What to do? One can easily imagine lawmakers and rulemakers responding by doubling down UPL provisions and preventing OpenAI and other law firms from practicing. Lawyers focused on their bottom lines might applaud that development.

But there may be a better option–and it’s already underway. Courts are incorporating AI into their operations and positioning themselves as authoritative sources of legal information and self help resources. By leveraging generative AI, the courts can ensure that their websites, portals, and conveniently located kiosks provide reliable, actionable, and individually tailored information for self-represented litigants. The newly digitized courts could be the only institutions that can keep self-represented litigants afloat on a sea of junk. Under threat of criminal penalties, the same UPL rules that limit Legal Zooms around the world also prevent courts and courthouse staff from providing self-represented litigants with reliable, actionable, and tailored advice.
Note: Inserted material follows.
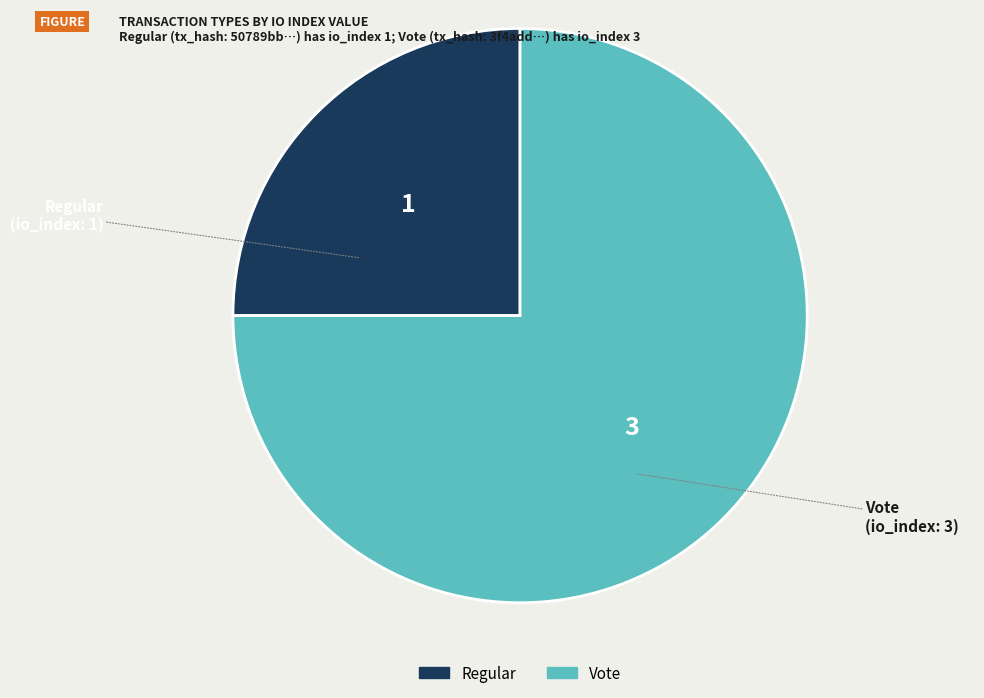

Does Regular represent more than half of the total?

No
This restriction, which we call “courthouse-UPL”, is a major obstacle to establishing our nation’s court as a trusted and authoritative source of legal guidance for unrepresented parties. It also limits the digital assistance that courts can provide.

Solving this issue is more challenging, of course, than issuing orders narrowly targeting lawyer brief-writing. We need to update outdated guidelines that have been created by states defining what courts can do. Many of those guidelines speak to an earlier, analog era–and even the more recent ones address the static websites of yesteryear, not the dynamic, interactive tools that generative AI makes possible.
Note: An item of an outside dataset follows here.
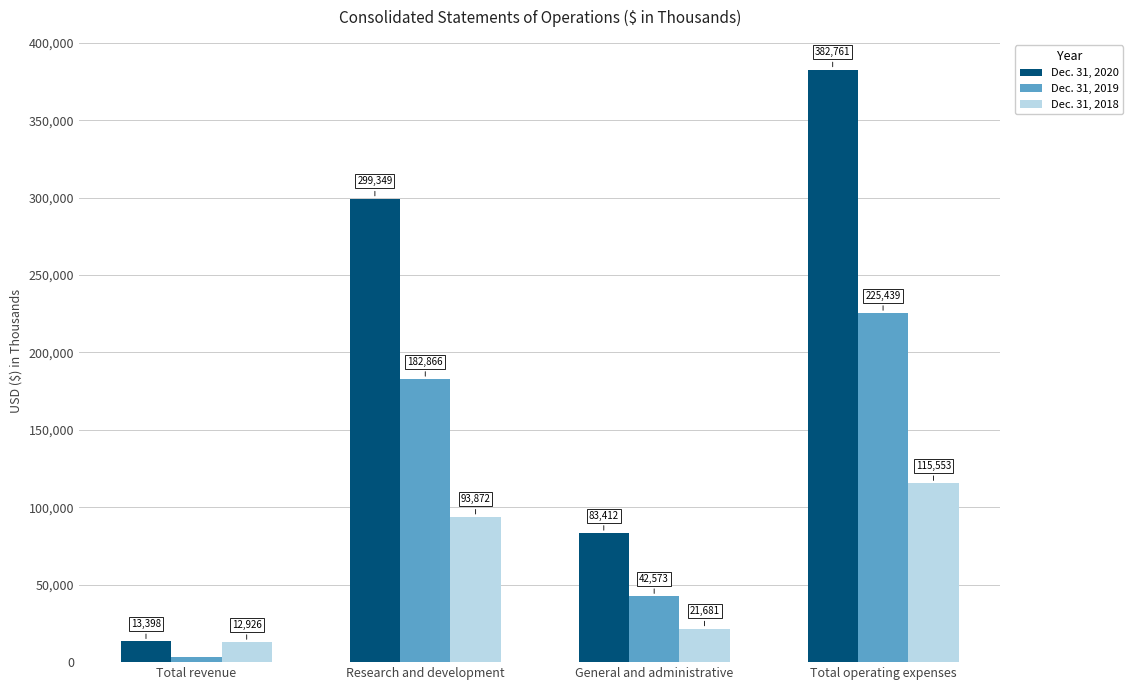

Are the bars horizontal?

No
Lacking technical capacity of their own, courts also need to develop AI R&D pipelines, whether via smart procurement or by working with universities and a growing “public interest technology” movement, to learn what works and develop court-hosted tools that are trustworthy, flexible and responsive to litigant needs. We must face the questions of the court’s role, and the “courthouse UPL”, head-on. Courts are neither neutral nor impartial if they choose to restrict rather than facilitate litigant access to AI-based assistance.

Time will tell what a new, digitized civil justice system will look like. It’s clear that the existing attorney regulatory structure is adequate when it comes to AI use by lawyers. No additional guidance is needed. The story is different for self-represented litigants, and the courts who are working to serve them. If we are wise enough to allow it, generative AI can be a real asset for them. Nora Freeman Engstrom, Ernest W. McFarland Professor of Law at Stanford Law School. They co-direct Stanford’s Deborah L. Rhode Center on the Legal Profession.